There were these cookies…”

Prologue:  The Back Story

If you are the 5-year-old sister of a sometimes really, dopey 12-year-old brother and one very cold, “soon to be Christmas” day in Minnesota, he asks you to assist him in a “TOP SECRET MISSION“, you jump at the chance…because even dopey brothers can have really, cool ideas.

I was the sister…and I jumped.

Later…much later…I vaguely remember him warning me about possible dangers…

…but let’s face it…I had stopped listening at “TOP SECRET…”

There were these cookies…”

Chapter Two…The Beginning…

I remember that day well…cue appropriate 1950’s music and allow the images in your brain to go all wavy…flashback…flashback…

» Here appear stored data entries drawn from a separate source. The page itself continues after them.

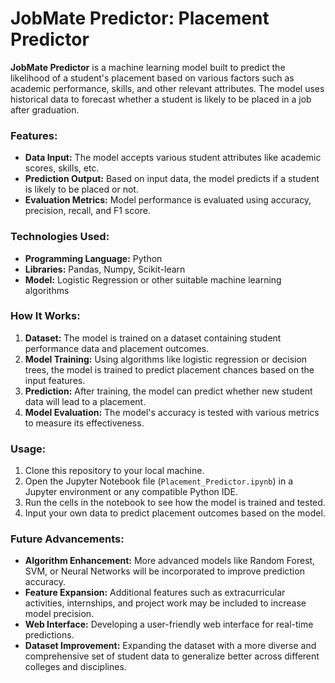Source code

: # **JobMate Predictor: Placement Predictor**

**JobMate Predictor** is a machine learning model built to predict the likelihood of a student's placement based on various factors such as academic performance, skills, and other relevant attributes. The model uses historical data to forecast whether a student is likely to be placed in a job after graduation.

### **Features:**

- **Data Input:** The model accepts various student attributes like academic scores, skills, etc.
- **Prediction Output:** Based on input data, the model predicts if a student is likely to be placed or not.
- **Evaluation Metrics:** Model performance is evaluated using accuracy, precision, recall, and F1 score.

### **Technologies Used:**

- **Programming Language:** Python
- **Libraries:** Pandas, Numpy, Scikit-learn
- **Model:** Logistic Regression or other suitable machine learning algorithms

### **How It Works:**

1. **Dataset:** The model is trained on a dataset containing student performance data and placement outcomes.
2. **Model Training:** Using algorithms like logistic regression or decision trees, the model is trained to predict placement chances based on the input features.
3. **Prediction:** After training, the model can predict whether new student data will lead to a placement.
4. **Model Evaluation:** The model's accuracy is tested with various metrics to measure its effectiveness.

### **Usage:**

1. Clone this repository to your local machine.
2. Open the Jupyter Notebook file (`Placement_Predictor.ipynb`) in a Jupyter environment or any compatible Python IDE.
3. Run the cells in the notebook to see how the model is trained and tested.
4. Input your own data to predict placement outcomes based on the model.

### **Future Advancements:**

- **Algorithm Enhancement:** More advanced models like Random Forest, SVM, or Neural Networks will be incorporated to improve prediction accuracy.
- **Feature Expansion:** Additional features such as extracurricular activities, internships, and project work may be included to increase model precision.
- **Web Interface:** Developing a user-friendly web interface for real-time predictions.
- **Dataset Improvement:** Expanding the dataset with a more diverse and comprehensive set of student data to generalize better across different colleges and disciplines.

…going back in time…going back in time…to the magical “Fifties”…when all things were wonderful and people ate bacon whenever they wanted…

“Look, Lottie,” said Durwood.  “This year you’re the only one that can do this…I really need you…”

And by “this” he meant stealing one of the little red Christmas cookie tins that…year after year…held the much loved and supremely tasty cookies that our wonderful mother, Gee (as in Gee Whiz) Johnson, baked every Christmas and therefore were appropriately called “Gee’s Nut Balls”.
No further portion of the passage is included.